On 9/9/05, Anthony Wesley <[email protected]> wrote:
> Okay, just tested a couple of things, here's what I see...
>
> I tested the write speed to the usb2 hard disk and got 21MBytes/sec. It's a
> laptop
> hard drive, only 5400rpm so this is not surprising.
>
> I did this test with my video capture app running, but just displaying data
> and not writing,
>
> I have another laptop usb2 hard drive here which I just tested and got
> 17MBytes/sec - it's
> a 4200rpm drive so again not surprising numbers.
>
> The video data is written as individual frames, so the efficiency is a bit
> below the raw throughput,
> but my tests were transferring 1.5Gb of data as raw frames - exactly the
> same way that Coriander would
> write its data.
>
> I'd bet a large sum of money that these hard disk figures are correct to
> within a few percent.
>
> Also, when I am actually capturing I have timed by stopwatch how long the
> disk activity light
> is on, and reached about the same conclusion.

=-=-=-=-=

WRITTEN PROBLEM 1 -
In the email about hard disk write speeds, what write speed did the 4200rpm laptop drive reach?
The email and the records are unrelated.

ENTRIES -
=-=-=-=-=

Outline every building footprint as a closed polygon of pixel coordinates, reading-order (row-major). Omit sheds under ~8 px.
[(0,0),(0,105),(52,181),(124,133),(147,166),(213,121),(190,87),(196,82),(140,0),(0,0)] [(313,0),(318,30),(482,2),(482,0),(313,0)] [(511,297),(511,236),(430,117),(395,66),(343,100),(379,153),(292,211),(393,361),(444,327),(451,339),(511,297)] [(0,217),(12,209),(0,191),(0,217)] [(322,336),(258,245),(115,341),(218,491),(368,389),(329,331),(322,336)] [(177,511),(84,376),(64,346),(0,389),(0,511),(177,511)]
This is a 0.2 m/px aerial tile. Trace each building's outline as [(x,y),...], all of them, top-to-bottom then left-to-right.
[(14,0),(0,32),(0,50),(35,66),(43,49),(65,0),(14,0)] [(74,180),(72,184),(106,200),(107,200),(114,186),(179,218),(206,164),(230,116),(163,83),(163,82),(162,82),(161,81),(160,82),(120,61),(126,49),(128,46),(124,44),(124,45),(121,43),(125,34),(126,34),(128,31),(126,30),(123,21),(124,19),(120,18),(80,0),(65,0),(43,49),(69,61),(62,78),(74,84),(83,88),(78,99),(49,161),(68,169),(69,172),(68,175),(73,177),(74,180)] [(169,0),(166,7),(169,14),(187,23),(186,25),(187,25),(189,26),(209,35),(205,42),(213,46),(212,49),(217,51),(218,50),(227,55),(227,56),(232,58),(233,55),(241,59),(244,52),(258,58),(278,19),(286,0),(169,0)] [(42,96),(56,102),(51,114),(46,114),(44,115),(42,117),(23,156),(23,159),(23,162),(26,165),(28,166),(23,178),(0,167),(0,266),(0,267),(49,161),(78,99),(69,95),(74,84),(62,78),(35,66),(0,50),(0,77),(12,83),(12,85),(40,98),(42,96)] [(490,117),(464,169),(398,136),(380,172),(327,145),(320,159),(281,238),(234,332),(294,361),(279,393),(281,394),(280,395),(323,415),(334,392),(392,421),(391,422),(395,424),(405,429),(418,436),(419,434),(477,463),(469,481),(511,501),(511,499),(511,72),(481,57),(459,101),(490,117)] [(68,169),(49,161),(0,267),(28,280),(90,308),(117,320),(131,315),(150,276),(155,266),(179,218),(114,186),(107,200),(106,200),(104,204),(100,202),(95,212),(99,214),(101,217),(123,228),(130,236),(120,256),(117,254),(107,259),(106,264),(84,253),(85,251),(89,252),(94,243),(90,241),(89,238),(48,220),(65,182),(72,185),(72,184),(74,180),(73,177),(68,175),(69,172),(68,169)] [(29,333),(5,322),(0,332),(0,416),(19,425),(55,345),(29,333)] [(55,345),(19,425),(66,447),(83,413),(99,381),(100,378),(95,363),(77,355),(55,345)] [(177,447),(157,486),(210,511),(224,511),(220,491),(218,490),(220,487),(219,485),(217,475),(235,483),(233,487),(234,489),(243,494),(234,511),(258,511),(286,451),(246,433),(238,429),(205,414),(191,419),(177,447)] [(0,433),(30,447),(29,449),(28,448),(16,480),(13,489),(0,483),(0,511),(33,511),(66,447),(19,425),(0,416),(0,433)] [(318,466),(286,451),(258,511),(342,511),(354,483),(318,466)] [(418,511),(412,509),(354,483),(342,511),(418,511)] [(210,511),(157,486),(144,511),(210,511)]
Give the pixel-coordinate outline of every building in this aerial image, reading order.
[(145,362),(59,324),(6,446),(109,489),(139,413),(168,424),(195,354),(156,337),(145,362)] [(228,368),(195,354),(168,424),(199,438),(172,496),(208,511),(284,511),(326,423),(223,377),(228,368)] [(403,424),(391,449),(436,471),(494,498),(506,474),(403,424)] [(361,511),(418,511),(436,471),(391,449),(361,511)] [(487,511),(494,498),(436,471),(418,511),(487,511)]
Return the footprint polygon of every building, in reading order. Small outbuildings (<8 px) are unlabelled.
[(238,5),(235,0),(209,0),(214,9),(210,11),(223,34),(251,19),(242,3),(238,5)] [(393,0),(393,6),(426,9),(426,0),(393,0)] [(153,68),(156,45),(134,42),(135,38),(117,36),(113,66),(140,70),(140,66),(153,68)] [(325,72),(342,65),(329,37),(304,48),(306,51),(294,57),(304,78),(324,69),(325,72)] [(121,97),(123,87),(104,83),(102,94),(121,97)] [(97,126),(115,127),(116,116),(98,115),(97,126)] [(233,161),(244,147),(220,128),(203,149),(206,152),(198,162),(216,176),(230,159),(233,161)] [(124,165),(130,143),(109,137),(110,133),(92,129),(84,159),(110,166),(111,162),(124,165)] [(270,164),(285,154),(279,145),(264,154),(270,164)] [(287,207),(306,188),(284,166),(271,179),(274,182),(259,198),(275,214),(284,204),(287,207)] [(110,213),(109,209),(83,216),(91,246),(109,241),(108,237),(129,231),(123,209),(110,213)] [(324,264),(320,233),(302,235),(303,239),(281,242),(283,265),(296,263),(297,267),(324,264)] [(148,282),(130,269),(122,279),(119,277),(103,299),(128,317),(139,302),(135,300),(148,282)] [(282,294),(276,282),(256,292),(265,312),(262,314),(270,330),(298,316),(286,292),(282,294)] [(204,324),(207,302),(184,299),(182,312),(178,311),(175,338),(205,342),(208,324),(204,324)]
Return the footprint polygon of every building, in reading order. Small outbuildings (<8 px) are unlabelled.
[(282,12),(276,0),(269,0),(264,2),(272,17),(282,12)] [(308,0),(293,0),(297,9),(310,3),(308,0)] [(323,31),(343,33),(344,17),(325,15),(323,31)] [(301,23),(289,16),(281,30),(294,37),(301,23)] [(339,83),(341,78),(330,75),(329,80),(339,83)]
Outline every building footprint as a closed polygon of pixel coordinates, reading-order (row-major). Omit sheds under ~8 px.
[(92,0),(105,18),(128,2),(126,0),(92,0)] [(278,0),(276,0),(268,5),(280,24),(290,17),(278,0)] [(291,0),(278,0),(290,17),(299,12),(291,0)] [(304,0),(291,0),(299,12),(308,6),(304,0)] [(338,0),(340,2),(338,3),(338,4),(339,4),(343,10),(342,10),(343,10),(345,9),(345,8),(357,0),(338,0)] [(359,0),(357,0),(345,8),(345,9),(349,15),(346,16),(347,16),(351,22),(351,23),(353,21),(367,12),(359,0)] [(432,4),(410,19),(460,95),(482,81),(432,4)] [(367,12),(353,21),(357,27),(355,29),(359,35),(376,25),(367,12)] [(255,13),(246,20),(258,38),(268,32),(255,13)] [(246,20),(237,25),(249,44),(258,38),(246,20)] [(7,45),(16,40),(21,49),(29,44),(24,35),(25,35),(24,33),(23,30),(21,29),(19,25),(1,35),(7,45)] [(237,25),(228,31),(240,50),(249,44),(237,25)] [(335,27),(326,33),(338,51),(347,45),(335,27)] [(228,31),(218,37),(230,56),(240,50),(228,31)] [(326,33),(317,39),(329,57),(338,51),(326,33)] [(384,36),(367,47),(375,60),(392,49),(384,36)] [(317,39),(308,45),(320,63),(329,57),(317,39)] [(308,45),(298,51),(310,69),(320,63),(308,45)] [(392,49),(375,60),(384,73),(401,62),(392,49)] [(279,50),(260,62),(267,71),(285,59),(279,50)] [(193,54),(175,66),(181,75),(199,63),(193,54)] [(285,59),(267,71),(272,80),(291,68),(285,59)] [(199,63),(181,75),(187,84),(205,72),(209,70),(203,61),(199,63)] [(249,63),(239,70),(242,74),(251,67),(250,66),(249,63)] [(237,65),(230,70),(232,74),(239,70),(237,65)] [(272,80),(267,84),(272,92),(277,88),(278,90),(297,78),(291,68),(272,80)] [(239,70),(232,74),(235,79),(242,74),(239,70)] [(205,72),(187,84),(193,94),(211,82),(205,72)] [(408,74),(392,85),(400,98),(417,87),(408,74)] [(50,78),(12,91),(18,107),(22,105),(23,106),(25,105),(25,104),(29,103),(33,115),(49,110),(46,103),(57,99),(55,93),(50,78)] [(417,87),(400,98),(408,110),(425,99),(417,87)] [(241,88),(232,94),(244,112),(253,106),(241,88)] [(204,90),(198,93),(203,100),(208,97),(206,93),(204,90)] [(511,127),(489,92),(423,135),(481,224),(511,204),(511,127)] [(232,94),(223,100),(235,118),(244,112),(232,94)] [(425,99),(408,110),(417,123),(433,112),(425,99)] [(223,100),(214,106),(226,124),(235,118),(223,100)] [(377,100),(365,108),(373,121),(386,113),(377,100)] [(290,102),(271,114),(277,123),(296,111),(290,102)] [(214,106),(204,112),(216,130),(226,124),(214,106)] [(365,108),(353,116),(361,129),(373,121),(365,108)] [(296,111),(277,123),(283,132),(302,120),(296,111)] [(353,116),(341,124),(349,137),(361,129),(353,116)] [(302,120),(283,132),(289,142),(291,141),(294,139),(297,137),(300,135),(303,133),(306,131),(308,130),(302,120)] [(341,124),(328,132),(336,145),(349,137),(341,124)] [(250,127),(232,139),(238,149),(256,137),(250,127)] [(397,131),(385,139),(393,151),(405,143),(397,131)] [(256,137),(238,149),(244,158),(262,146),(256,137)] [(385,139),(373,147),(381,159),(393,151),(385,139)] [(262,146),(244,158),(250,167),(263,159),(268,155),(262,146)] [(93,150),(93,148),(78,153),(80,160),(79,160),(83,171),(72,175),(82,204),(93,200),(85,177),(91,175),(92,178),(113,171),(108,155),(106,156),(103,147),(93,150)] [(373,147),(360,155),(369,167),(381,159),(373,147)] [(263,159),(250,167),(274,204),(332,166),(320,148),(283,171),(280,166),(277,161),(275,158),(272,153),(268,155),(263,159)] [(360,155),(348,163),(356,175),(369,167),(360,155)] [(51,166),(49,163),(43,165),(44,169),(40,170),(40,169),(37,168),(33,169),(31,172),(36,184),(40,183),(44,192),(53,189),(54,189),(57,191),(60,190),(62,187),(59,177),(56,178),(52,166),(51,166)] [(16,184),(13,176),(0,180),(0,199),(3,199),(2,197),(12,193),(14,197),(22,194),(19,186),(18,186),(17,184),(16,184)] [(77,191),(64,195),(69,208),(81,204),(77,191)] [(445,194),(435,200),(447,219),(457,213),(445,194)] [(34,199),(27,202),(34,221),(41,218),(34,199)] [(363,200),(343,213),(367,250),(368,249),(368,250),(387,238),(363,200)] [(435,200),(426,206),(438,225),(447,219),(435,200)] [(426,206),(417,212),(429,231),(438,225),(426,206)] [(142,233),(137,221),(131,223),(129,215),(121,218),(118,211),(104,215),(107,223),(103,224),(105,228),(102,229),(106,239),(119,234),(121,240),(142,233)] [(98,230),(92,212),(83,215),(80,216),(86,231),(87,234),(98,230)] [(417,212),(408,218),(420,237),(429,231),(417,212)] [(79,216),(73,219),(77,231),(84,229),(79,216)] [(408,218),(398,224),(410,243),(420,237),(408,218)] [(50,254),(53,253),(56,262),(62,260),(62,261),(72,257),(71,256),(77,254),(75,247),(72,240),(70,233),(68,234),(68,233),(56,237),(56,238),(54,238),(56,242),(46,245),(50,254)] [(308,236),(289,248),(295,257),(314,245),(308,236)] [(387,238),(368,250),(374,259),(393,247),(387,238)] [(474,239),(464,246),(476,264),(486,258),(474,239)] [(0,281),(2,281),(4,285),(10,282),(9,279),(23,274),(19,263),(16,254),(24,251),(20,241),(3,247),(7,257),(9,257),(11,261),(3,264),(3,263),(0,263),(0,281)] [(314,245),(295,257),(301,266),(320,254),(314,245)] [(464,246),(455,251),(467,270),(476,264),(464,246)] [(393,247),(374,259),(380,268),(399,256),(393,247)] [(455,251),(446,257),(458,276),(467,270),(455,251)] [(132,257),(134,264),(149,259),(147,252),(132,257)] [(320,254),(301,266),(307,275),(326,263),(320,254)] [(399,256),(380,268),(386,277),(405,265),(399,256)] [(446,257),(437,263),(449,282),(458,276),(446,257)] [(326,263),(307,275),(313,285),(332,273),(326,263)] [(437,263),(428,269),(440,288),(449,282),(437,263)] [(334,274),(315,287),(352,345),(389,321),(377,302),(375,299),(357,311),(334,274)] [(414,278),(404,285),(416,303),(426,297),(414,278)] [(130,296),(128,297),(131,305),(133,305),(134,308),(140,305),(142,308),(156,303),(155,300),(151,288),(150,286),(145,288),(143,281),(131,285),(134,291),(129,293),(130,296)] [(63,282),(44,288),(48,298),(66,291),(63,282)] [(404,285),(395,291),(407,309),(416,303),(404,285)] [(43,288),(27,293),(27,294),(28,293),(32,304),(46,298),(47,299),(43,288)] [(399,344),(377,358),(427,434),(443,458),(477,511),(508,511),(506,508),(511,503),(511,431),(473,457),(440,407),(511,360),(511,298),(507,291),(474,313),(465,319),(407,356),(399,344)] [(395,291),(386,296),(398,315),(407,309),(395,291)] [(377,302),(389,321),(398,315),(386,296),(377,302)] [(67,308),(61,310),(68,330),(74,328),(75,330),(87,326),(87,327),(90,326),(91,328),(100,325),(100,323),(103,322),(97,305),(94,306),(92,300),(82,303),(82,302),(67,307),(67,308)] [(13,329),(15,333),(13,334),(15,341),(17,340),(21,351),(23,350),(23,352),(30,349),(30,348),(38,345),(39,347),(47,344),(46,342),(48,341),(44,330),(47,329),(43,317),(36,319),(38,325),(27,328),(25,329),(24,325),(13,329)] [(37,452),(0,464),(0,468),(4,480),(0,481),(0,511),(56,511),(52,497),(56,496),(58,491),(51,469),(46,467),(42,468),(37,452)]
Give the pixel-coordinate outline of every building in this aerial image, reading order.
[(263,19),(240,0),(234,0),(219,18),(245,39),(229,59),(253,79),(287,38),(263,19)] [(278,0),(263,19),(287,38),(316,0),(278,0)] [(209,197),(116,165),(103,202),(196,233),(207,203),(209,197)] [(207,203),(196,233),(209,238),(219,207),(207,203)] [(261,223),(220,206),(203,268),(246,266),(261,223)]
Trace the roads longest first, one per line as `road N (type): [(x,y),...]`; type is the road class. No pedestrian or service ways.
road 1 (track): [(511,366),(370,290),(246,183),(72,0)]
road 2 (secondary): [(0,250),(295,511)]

=-=-=-=-=

WRITTEN PROBLEM 2 -
Quote the records starting with their first line and going on through the line with "This is a 0.2", including both ends.

WORKED SOLUTION 1 -
17MBytes/sec.

WORKED SOLUTION 2 -
Outline every building footprint as a closed polygon of pixel coordinates, reading-order (row-major). Omit sheds under ~8 px.
[(0,0),(0,105),(52,181),(124,133),(147,166),(213,121),(190,87),(196,82),(140,0),(0,0)] [(313,0),(318,30),(482,2),(482,0),(313,0)] [(511,297),(511,236),(430,117),(395,66),(343,100),(379,153),(292,211),(393,361),(444,327),(451,339),(511,297)] [(0,217),(12,209),(0,191),(0,217)] [(322,336),(258,245),(115,341),(218,491),(368,389),(329,331),(322,336)] [(177,511),(84,376),(64,346),(0,389),(0,511),(177,511)]
This is a 0.2 m/px aerial tile. Trace each building's outline as [(x,y),...], all of them, top-to-bottom then left-to-right.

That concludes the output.